[Collected material Boundary: Start]

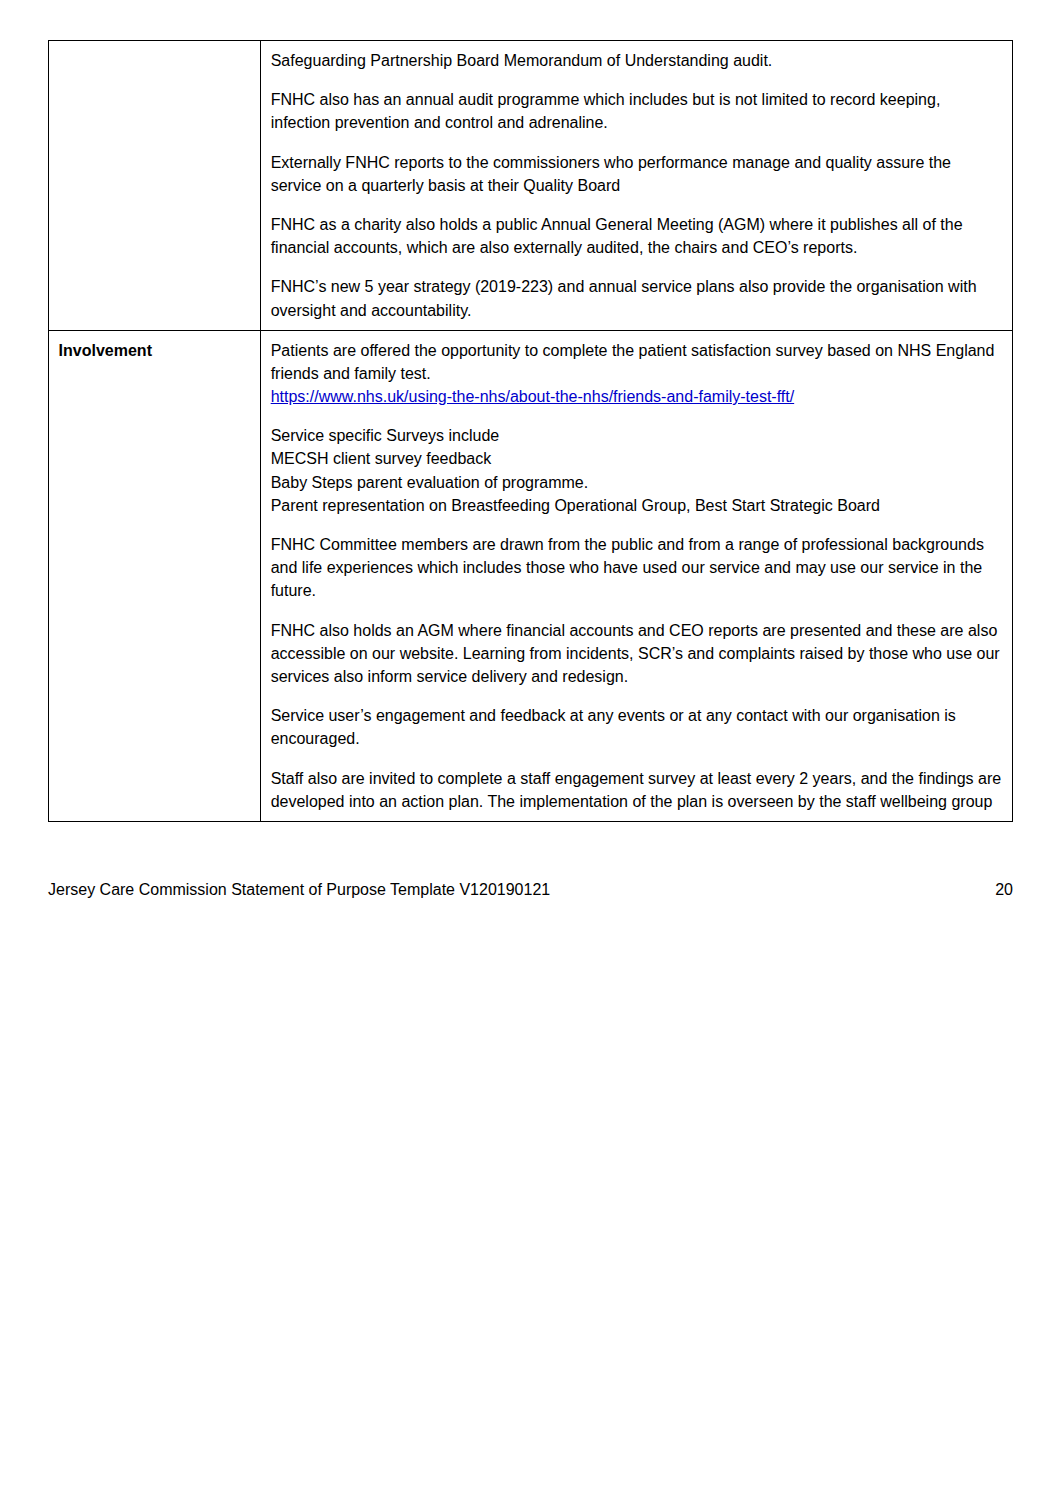| | Safeguarding Partnership Board Memorandum of Understanding audit. FNHC also has an annual audit programme which includes but is not limited to record keeping, infection prevention and control and adrenaline. Externally FNHC reports to the commissioners who performance manage and quality assure the service on a quarterly basis at their Quality Board FNHC as a charity also holds a public Annual General Meeting (AGM) where it publishes all of the financial accounts, which are also externally audited, the chairs and CEO’s reports. FNHC’s new 5 year strategy (2019-223) and annual service plans also provide the organisation with oversight and accountability. |
| Involvement | Patients are offered the opportunity to complete the patient satisfaction survey based on NHS England friends and family test. https://www.nhs.uk/using-the-nhs/about-the-nhs/friends-and-family-test-fft/ Service specific Surveys include MECSH client survey feedback Baby Steps parent evaluation of programme. Parent representation on Breastfeeding Operational Group, Best Start Strategic Board FNHC Committee members are drawn from the public and from a range of professional backgrounds and life experiences which includes those who have used our service and may use our service in the future. FNHC also holds an AGM where financial accounts and CEO reports are presented and these are also accessible on our website. Learning from incidents, SCR’s and complaints raised by those who use our services also inform service delivery and redesign. Service user’s engagement and feedback at any events or at any contact with our organisation is encouraged. Staff also are invited to complete a staff engagement survey at least every 2 years, and the findings are developed into an action plan. The implementation of the plan is overseen by the staff wellbeing group |
Jersey Care Commission Statement of Purpose Template V120190121
20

[Collected material Boundary: End]

Please repeat every line of the material above exactly and without its pictures.

| | Safeguarding Partnership Board Memorandum of Understanding audit. FNHC also has an annual audit programme which includes but is not limited to record keeping, infection prevention and control and adrenaline. Externally FNHC reports to the commissioners who performance manage and quality assure the service on a quarterly basis at their Quality Board FNHC as a charity also holds a public Annual General Meeting (AGM) where it publishes all of the financial accounts, which are also externally audited, the chairs and CEO’s reports. FNHC’s new 5 year strategy (2019-223) and annual service plans also provide the organisation with oversight and accountability. |
| Involvement | Patients are offered the opportunity to complete the patient satisfaction survey based on NHS England friends and family test. https://www.nhs.uk/using-the-nhs/about-the-nhs/friends-and-family-test-fft/ Service specific Surveys include MECSH client survey feedback Baby Steps parent evaluation of programme. Parent representation on Breastfeeding Operational Group, Best Start Strategic Board FNHC Committee members are drawn from the public and from a range of professional backgrounds and life experiences which includes those who have used our service and may use our service in the future. FNHC also holds an AGM where financial accounts and CEO reports are presented and these are also accessible on our website. Learning from incidents, SCR’s and complaints raised by those who use our services also inform service delivery and redesign. Service user’s engagement and feedback at any events or at any contact with our organisation is encouraged. Staff also are invited to complete a staff engagement survey at least every 2 years, and the findings are developed into an action plan. The implementation of the plan is overseen by the staff wellbeing group |
Jersey Care Commission Statement of Purpose Template V120190121
20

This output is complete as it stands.